UN health agency maintains current level of pandemic alert for bird flu

Avian Influenza
Although there is no laboratory evidence that human infection with bird flu in Vietnam is occurring more frequently or that the virus is spreading readily among humans, the UN health agency today maintained its current level of alert over a potential pandemic, which in a worst case scenario could kill tens of millions of people worldwide.

The World Health Organization (WHO) said reports that it had downgraded its assessment of the pandemic threat, first made at the start of the current outbreak in South-East Asia in January 2004, were unfounded.

WHO issued its statement following the visit to Vietnam of an agency team of international experts sent at the Government’s request to search for evidence that the H5N1 virus had changed its behaviour in ways consistent with an improved, though not yet efficient, ability to spread directly from one human to another. In its preliminary findings the team did not confirm such a change.
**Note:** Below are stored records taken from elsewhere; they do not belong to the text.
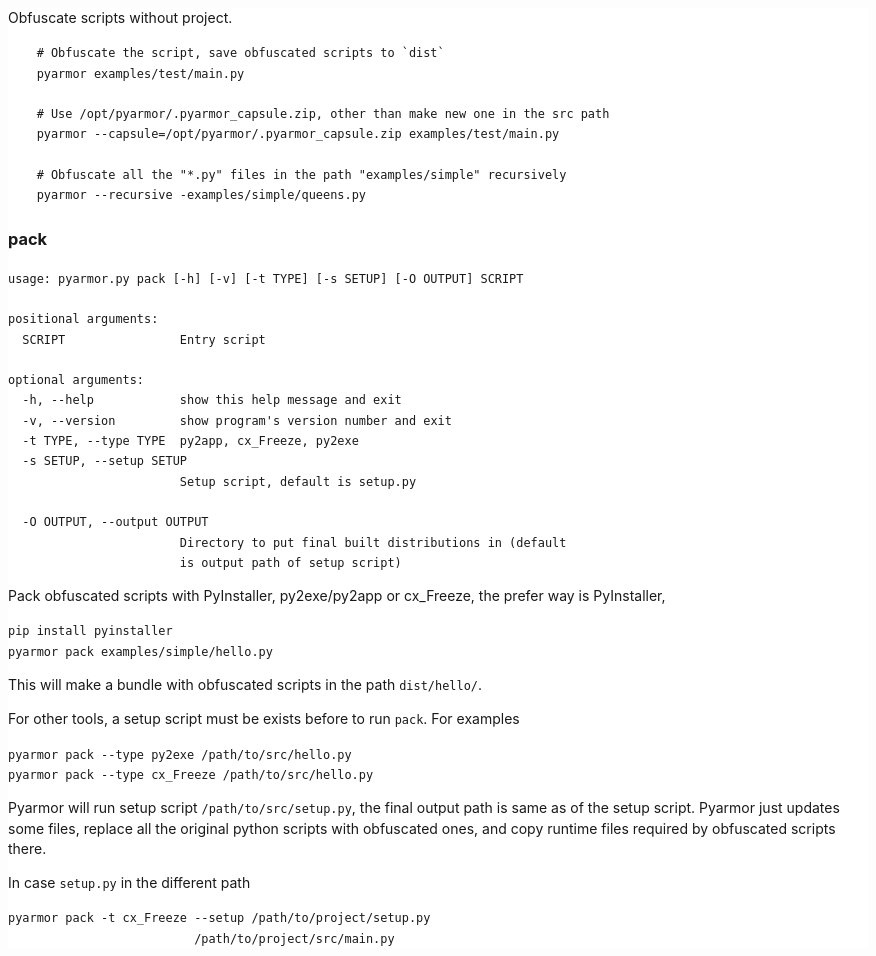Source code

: Obfuscate scripts without project.

```
    # Obfuscate the script, save obfuscated scripts to `dist`
    pyarmor examples/test/main.py

    # Use /opt/pyarmor/.pyarmor_capsule.zip, other than make new one in the src path
    pyarmor --capsule=/opt/pyarmor/.pyarmor_capsule.zip examples/test/main.py

    # Obfuscate all the "*.py" files in the path "examples/simple" recursively
    pyarmor --recursive -examples/simple/queens.py
```

### pack

```
usage: pyarmor.py pack [-h] [-v] [-t TYPE] [-s SETUP] [-O OUTPUT] SCRIPT

positional arguments:
  SCRIPT                Entry script

optional arguments:
  -h, --help            show this help message and exit
  -v, --version         show program's version number and exit
  -t TYPE, --type TYPE  py2app, cx_Freeze, py2exe
  -s SETUP, --setup SETUP
                        Setup script, default is setup.py

  -O OUTPUT, --output OUTPUT
                        Directory to put final built distributions in (default
                        is output path of setup script)

```

Pack obfuscated scripts with PyInstaller, py2exe/py2app or cx_Freeze, the prefer
way is PyInstaller,

    pip install pyinstaller
    pyarmor pack examples/simple/hello.py

This will make a bundle with obfuscated scripts in the path `dist/hello/`.

For other tools, a setup script must be exists before to run `pack`. For
examples

    pyarmor pack --type py2exe /path/to/src/hello.py
    pyarmor pack --type cx_Freeze /path/to/src/hello.py

Pyarmor will run setup script `/path/to/src/setup.py`, the final output path is
same as of the setup script. Pyarmor just updates some files, replace all the
original python scripts with obfuscated ones, and copy runtime files required by
obfuscated scripts there.

In case `setup.py` in the different path

    pyarmor pack -t cx_Freeze --setup /path/to/project/setup.py
                              /path/to/project/src/main.py
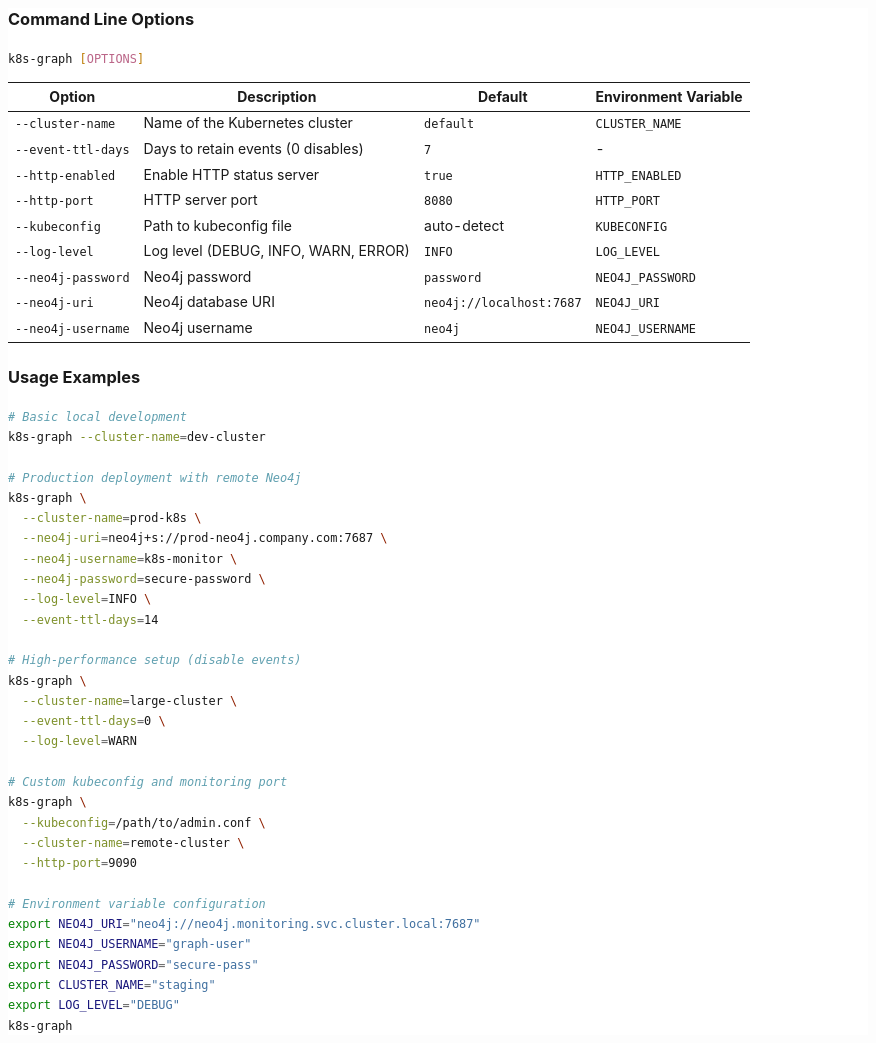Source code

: ### Command Line Options

```bash
k8s-graph [OPTIONS]
```

| Option | Description | Default | Environment Variable |
|--------|-------------|---------|---------------------|
| `--cluster-name` | Name of the Kubernetes cluster | `default` | `CLUSTER_NAME` |
| `--event-ttl-days` | Days to retain events (0 disables) | `7` | - |
| `--http-enabled` | Enable HTTP status server | `true` | `HTTP_ENABLED` |
| `--http-port` | HTTP server port | `8080` | `HTTP_PORT` |
| `--kubeconfig` | Path to kubeconfig file | auto-detect | `KUBECONFIG` |
| `--log-level` | Log level (DEBUG, INFO, WARN, ERROR) | `INFO` | `LOG_LEVEL` |
| `--neo4j-password` | Neo4j password | `password` | `NEO4J_PASSWORD` |
| `--neo4j-uri` | Neo4j database URI | `neo4j://localhost:7687` | `NEO4J_URI` |
| `--neo4j-username` | Neo4j username | `neo4j` | `NEO4J_USERNAME` |

### Usage Examples

```bash
# Basic local development
k8s-graph --cluster-name=dev-cluster

# Production deployment with remote Neo4j
k8s-graph \
  --cluster-name=prod-k8s \
  --neo4j-uri=neo4j+s://prod-neo4j.company.com:7687 \
  --neo4j-username=k8s-monitor \
  --neo4j-password=secure-password \
  --log-level=INFO \
  --event-ttl-days=14

# High-performance setup (disable events)
k8s-graph \
  --cluster-name=large-cluster \
  --event-ttl-days=0 \
  --log-level=WARN

# Custom kubeconfig and monitoring port
k8s-graph \
  --kubeconfig=/path/to/admin.conf \
  --cluster-name=remote-cluster \
  --http-port=9090

# Environment variable configuration
export NEO4J_URI="neo4j://neo4j.monitoring.svc.cluster.local:7687"
export NEO4J_USERNAME="graph-user"
export NEO4J_PASSWORD="secure-pass"
export CLUSTER_NAME="staging"
export LOG_LEVEL="DEBUG"
k8s-graph
```
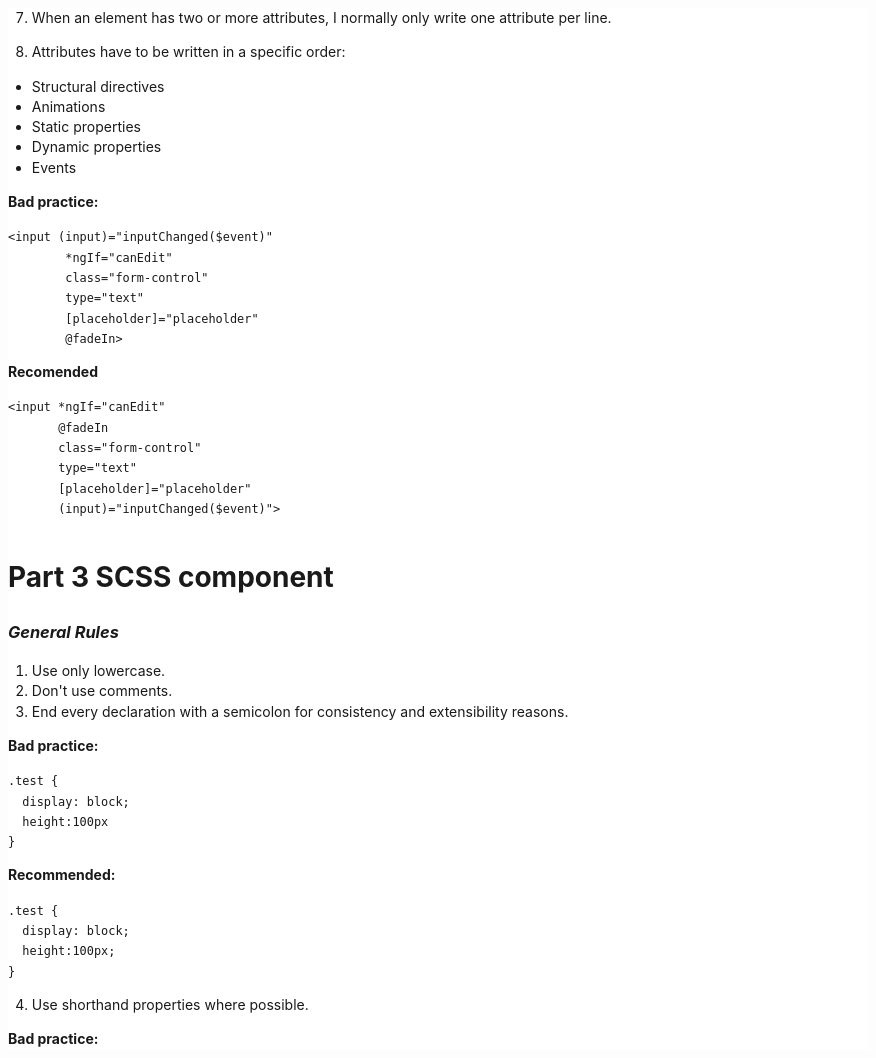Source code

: 7. When an element has two or more attributes, I normally only write one attribute per line.

8. Attributes have to be written in a specific order:
* Structural directives
*  Animations
*  Static properties
*  Dynamic properties
*  Events

**Bad practice:**
```
<input (input)="inputChanged($event)"
        *ngIf="canEdit"
        class="form-control"
        type="text"
        [placeholder]="placeholder"
        @fadeIn>
```
**Recomended**
```
<input *ngIf="canEdit"
       @fadeIn
       class="form-control"
       type="text"
       [placeholder]="placeholder"
       (input)="inputChanged($event)">
```

# Part 3 SCSS component
### _General Rules_

1. Use only lowercase.
2. Don&#39;t use comments.
3. End every declaration with a semicolon for consistency and extensibility reasons.

**Bad practice:**
```
.test {
  display: block;
  height:100px
} 
```
**Recommended:**
```
.test {
  display: block;
  height:100px;
} 
```

4. Use shorthand properties where possible.

**Bad practice:**
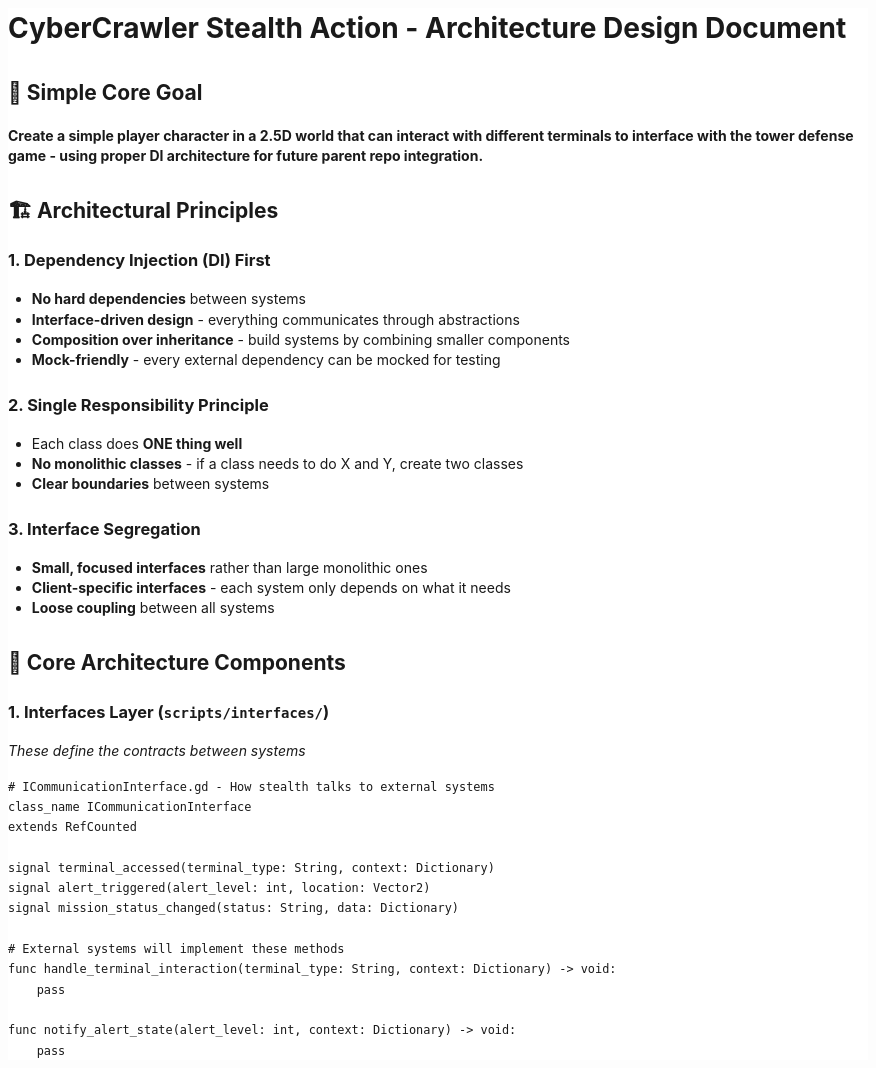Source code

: # CyberCrawler Stealth Action - Architecture Design Document

## 🎯 **Simple Core Goal**
**Create a simple player character in a 2.5D world that can interact with different terminals to interface with the tower defense game - using proper DI architecture for future parent repo integration.**

## 🏗️ **Architectural Principles**

### **1. Dependency Injection (DI) First**
- **No hard dependencies** between systems
- **Interface-driven design** - everything communicates through abstractions
- **Composition over inheritance** - build systems by combining smaller components
- **Mock-friendly** - every external dependency can be mocked for testing

### **2. Single Responsibility Principle**
- Each class does **ONE thing well**
- **No monolithic classes** - if a class needs to do X and Y, create two classes
- **Clear boundaries** between systems

### **3. Interface Segregation**
- **Small, focused interfaces** rather than large monolithic ones
- **Client-specific interfaces** - each system only depends on what it needs
- **Loose coupling** between all systems

## 🔧 **Core Architecture Components**

### **1. Interfaces Layer** (`scripts/interfaces/`)
*These define the contracts between systems*

```gdscript
# ICommunicationInterface.gd - How stealth talks to external systems
class_name ICommunicationInterface
extends RefCounted

signal terminal_accessed(terminal_type: String, context: Dictionary)
signal alert_triggered(alert_level: int, location: Vector2)
signal mission_status_changed(status: String, data: Dictionary)

# External systems will implement these methods
func handle_terminal_interaction(terminal_type: String, context: Dictionary) -> void:
    pass

func notify_alert_state(alert_level: int, context: Dictionary) -> void:
    pass
```
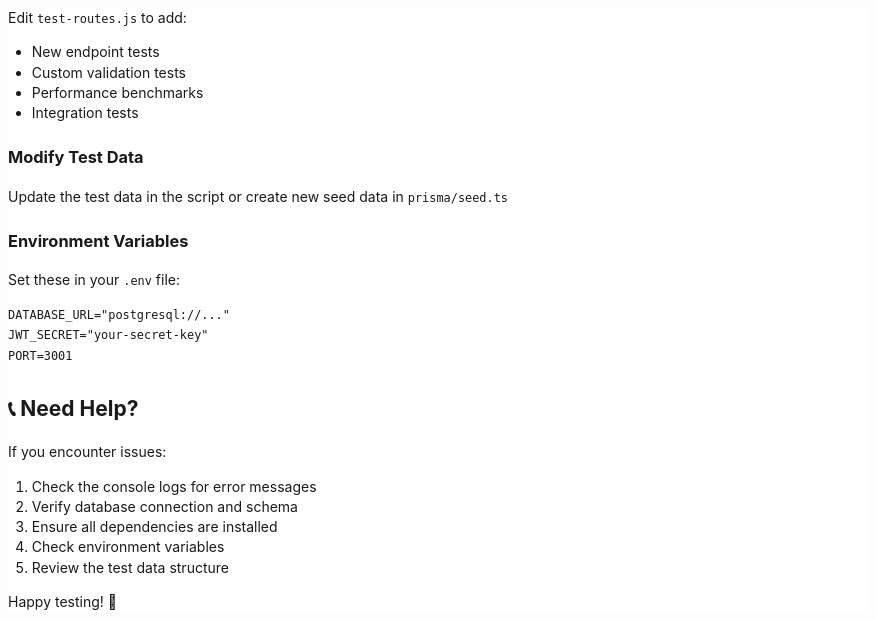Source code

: Edit `test-routes.js` to add:

- New endpoint tests
- Custom validation tests
- Performance benchmarks
- Integration tests

### **Modify Test Data**

Update the test data in the script or create new seed data in `prisma/seed.ts`

### **Environment Variables**

Set these in your `.env` file:

```env
DATABASE_URL="postgresql://..."
JWT_SECRET="your-secret-key"
PORT=3001
```

## 📞 **Need Help?**

If you encounter issues:

1. Check the console logs for error messages
2. Verify database connection and schema
3. Ensure all dependencies are installed
4. Check environment variables
5. Review the test data structure

Happy testing! 🎉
Firm evidence of improved transmissibility would be grounds for moving to a higher level of pandemic alert. Because of the huge consequences of such a change, WHO said it was following a cautious approach that combines heightened vigilance for new cases with immediate international verification of any suggestive findings.

WHO has repeatedly stressed the need for scientists to determine possible changes in the behaviour of H5N1 to assess the risk of a human pandemic. The so-called Spanish flu pandemic of 1918-1920, unrelated to the present virus, is estimated to have killed between 20 million and 40 million people worldwide.

WHO is concerned that continuing transmission from birds to humans might give avian and human influenza viruses an opportunity to exchange genes, facilitating a pandemic.

Overall there have been more than 100 reported human infections, about 50 of them fatal, since the first case linked to widespread poultry outbreaks in Viet Nam and Thailand was reported in January last year. Nearly 140 million domestic birds have died or been culled over the past year in South-East Asia in an effort to curb the spread of the disease.